BBG Watch Commentary
In one of the best investigative journalism reports on Radio Free Europe/Radio Liberty (RFE/RL), a contributing editor for Vanity Fair Judy Bachrach describes in an article for World Affairs journal the complete disintegration of the taxpayer-funded Radio Liberty.
In addition to reporting that RFE/RL president and CEO had been told by the Broadcasting Board of Governors (BBG) to vacate his post by February, Bachrach also reports that Andrei Babitsky, a renowned war correspondent who was captured and tortured by Russian soldiers during the Chechnya atrocities, was ordered to apologize to Masha Gessen, the new Russian Service director appointed by Korn. Babitsky criticized her management of the Russian Service, and she, like Korn, does not take kindly to criticism. Babitsky may have a chance of not getting canned, however, because the BBG took away Korn’s authority to fire any more employees, Bachrach reported.

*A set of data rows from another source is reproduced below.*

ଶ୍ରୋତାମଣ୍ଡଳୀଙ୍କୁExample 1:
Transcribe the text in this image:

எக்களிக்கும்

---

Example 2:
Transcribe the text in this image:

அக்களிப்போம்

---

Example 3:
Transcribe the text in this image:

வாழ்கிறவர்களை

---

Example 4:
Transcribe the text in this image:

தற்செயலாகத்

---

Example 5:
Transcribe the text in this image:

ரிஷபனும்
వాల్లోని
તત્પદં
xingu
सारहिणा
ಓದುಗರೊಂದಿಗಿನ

Bachrach quotes BBG member Victor Ashe: “To turn Russian dissidents who used to be strong proponents of RFE and RL into opponents—even Vladimir Putin couldn’t have arranged that on his worst day.” The current management “does not understand why people go to RFE/RL websites.” Bachrach reported about “pathetically smutty videos,” which were put on the RFE/RL Kazakh Service website to attract a younger audience.

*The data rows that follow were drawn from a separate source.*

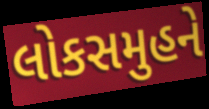
લોકસમુહનેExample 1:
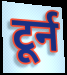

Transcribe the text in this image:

टूर्न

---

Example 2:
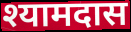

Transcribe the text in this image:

श्यामदास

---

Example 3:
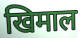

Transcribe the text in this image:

खिमाल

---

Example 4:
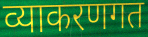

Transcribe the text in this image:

व्याकरणगत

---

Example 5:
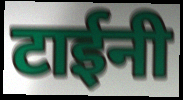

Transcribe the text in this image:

टाईनीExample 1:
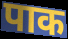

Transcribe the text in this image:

पाक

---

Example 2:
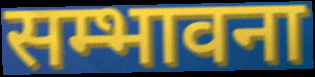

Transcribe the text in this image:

सम्भावना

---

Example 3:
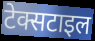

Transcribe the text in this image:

टेक्सटाइल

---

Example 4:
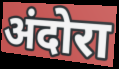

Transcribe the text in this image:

अंदोरा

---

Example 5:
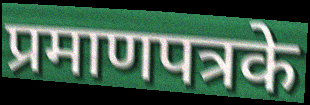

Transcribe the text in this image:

प्रमाणपत्रके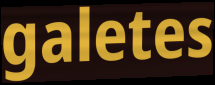
galetes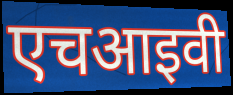
एचआइवीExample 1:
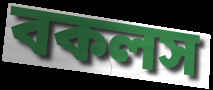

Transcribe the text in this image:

বকলস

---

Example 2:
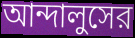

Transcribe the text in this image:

আন্দালুসের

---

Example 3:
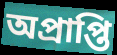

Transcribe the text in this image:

অপ্রাপ্তি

Bachrach concludes that under Steven Korn’s “brief aegis and that of his most trusted aide, Julia Ragona, who is vice president for content, Radio Liberty, a onetime free speech and hard news beacon, has turned into a bloodbath, full of fear, fury—and almost no sound at all.”

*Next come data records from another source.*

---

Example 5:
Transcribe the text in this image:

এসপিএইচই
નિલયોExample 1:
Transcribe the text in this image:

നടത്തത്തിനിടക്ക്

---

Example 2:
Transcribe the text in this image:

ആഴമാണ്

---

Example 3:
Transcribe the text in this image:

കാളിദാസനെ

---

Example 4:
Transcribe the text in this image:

She also explained that it was not easy for her to get permission to attend the open meeting of the Broadcasting Board of Governors (BBG), but eventually she pressured the BBG staff to admit her.
“As it turned out, you really and truly needed a ticket to get into the December meeting of the Broadcasting Board of Governors to try to figure out what’s going on with the complete disintegration of the taxpayer-funded Radio Liberty. Or to find out the fate of its highly problematic president, Steven Korn, a former CNN executive who has both led and fueled its meltdown. And as it also turned out, the board representatives were in no hurry to give that ticket to the press or, once the meeting was over, to encourage the press (i.e., me) to linger in order to discover what was bubbling beneath the blather. Korn especially wasn’t open to chat, his ruddy face as grim and rigid as Stonehenge, and his response to my interview request—a terse “I’m going on vacation”—as true a thing as he’s ever said.”